### RECORDS FOR THE EXERCISE

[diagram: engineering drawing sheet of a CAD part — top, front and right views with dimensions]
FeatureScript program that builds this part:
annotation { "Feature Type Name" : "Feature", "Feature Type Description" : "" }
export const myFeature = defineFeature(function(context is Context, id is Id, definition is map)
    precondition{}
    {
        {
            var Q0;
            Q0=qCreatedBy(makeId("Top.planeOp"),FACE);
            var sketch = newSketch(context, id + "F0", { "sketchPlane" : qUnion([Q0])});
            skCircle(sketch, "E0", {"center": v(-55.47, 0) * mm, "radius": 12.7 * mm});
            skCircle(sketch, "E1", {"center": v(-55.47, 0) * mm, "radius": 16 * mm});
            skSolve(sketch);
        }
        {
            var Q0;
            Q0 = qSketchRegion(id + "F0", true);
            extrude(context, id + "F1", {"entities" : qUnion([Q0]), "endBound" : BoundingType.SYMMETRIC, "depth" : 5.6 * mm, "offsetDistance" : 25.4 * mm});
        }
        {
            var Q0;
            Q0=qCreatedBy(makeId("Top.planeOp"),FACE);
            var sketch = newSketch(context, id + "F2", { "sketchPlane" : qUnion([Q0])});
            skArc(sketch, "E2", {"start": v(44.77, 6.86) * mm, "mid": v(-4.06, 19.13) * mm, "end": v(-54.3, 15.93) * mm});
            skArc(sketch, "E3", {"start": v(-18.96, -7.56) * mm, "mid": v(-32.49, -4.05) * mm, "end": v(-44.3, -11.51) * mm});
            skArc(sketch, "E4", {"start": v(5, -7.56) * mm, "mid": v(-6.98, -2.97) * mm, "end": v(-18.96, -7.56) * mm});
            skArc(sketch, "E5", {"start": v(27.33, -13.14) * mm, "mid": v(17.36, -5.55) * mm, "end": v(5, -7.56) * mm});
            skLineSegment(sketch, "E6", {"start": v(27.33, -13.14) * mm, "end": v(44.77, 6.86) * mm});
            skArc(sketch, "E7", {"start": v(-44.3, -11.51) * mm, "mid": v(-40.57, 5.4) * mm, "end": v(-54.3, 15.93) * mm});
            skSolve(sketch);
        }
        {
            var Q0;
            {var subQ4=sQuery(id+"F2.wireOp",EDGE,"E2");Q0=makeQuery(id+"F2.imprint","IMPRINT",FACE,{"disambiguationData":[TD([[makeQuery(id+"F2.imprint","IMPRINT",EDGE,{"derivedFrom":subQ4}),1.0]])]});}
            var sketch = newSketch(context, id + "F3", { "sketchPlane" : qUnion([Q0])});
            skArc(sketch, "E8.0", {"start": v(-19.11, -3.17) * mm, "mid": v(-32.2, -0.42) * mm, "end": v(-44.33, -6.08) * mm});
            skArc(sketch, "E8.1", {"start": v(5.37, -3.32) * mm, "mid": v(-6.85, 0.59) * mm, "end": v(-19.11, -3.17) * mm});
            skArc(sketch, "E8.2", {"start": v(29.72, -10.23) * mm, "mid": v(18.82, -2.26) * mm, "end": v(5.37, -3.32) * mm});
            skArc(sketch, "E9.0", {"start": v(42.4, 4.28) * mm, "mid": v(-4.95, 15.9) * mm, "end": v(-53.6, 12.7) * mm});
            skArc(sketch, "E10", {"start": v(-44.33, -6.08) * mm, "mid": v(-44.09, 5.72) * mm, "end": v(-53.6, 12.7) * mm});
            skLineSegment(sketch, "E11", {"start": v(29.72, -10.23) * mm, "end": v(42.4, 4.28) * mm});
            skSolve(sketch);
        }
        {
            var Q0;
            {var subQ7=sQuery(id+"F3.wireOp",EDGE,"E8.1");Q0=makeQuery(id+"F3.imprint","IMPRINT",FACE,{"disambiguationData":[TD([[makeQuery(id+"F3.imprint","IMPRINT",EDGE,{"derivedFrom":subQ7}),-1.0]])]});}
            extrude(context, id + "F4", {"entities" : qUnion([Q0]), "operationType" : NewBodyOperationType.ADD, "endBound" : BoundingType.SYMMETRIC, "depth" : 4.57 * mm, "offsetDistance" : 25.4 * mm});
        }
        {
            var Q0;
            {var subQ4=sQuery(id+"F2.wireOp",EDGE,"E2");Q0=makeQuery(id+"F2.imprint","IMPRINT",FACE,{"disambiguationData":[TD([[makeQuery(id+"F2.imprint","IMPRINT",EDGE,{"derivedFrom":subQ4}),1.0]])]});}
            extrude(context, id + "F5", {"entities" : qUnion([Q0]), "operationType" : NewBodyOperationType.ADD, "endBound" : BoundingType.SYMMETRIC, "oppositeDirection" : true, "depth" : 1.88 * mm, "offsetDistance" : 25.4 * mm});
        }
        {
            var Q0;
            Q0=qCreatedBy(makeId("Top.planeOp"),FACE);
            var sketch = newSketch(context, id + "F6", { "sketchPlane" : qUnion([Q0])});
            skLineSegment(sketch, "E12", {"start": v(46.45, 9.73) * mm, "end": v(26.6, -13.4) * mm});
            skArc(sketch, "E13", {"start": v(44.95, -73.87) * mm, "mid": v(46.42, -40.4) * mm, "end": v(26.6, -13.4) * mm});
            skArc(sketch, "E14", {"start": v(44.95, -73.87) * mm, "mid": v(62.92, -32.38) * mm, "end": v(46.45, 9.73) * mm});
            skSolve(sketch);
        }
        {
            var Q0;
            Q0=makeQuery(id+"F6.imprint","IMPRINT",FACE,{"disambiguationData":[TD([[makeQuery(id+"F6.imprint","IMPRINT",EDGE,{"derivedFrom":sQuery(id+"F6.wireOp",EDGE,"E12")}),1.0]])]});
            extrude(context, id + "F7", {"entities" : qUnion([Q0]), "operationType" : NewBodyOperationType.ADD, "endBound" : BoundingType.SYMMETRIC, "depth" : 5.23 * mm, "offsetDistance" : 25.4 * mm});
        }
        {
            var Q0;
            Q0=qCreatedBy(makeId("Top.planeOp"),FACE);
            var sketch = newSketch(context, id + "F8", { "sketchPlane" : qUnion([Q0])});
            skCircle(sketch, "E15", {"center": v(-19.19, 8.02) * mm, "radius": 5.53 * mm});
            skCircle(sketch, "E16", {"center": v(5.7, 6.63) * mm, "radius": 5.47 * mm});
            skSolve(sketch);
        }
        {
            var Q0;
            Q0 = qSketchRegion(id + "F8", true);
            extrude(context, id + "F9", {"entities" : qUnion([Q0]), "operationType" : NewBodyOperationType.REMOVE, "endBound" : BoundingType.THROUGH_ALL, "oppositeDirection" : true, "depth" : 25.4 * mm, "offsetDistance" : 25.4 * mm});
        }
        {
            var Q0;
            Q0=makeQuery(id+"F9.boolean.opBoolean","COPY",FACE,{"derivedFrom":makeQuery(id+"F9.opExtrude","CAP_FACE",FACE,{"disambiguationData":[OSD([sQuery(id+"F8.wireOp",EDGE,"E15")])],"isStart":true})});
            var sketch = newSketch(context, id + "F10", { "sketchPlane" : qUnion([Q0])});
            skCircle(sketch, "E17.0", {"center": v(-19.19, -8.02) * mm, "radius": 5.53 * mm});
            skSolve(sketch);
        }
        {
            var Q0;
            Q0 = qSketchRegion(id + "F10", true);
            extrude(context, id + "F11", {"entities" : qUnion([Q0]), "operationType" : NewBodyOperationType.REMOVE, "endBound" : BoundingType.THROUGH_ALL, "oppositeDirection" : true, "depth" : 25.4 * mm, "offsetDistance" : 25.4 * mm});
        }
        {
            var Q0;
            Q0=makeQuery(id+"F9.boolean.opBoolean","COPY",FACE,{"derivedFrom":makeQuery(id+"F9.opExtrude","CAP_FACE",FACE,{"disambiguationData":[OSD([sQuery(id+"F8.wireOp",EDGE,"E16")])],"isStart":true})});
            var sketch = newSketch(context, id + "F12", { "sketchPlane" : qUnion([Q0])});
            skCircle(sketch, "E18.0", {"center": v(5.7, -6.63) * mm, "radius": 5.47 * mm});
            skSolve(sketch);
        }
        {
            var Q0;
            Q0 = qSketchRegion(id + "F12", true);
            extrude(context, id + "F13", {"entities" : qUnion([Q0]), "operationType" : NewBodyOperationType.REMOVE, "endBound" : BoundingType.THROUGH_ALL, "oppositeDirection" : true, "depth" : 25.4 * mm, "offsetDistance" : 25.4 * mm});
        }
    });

######

### WHAT YOU ARE ASKED TO DO
Copy everything from the start of the data down to the line containing "v(-4.06, 19.13) *", both ends included.

### RESULT
[diagram: engineering drawing sheet of a CAD part — top, front and right views with dimensions]
FeatureScript program that builds this part:
annotation { "Feature Type Name" : "Feature", "Feature Type Description" : "" }
export const myFeature = defineFeature(function(context is Context, id is Id, definition is map)
    precondition{}
    {
        {
            var Q0;
            Q0=qCreatedBy(makeId("Top.planeOp"),FACE);
            var sketch = newSketch(context, id + "F0", { "sketchPlane" : qUnion([Q0])});
            skCircle(sketch, "E0", {"center": v(-55.47, 0) * mm, "radius": 12.7 * mm});
            skCircle(sketch, "E1", {"center": v(-55.47, 0) * mm, "radius": 16 * mm});
            skSolve(sketch);
        }
        {
            var Q0;
            Q0 = qSketchRegion(id + "F0", true);
            extrude(context, id + "F1", {"entities" : qUnion([Q0]), "endBound" : BoundingType.SYMMETRIC, "depth" : 5.6 * mm, "offsetDistance" : 25.4 * mm});
        }
        {
            var Q0;
            Q0=qCreatedBy(makeId("Top.planeOp"),FACE);
            var sketch = newSketch(context, id + "F2", { "sketchPlane" : qUnion([Q0])});
            skArc(sketch, "E2", {"start": v(44.77, 6.86) * mm, "mid": v(-4.06, 19.13) * mm, "end": v(-54.3, 15.93) * mm});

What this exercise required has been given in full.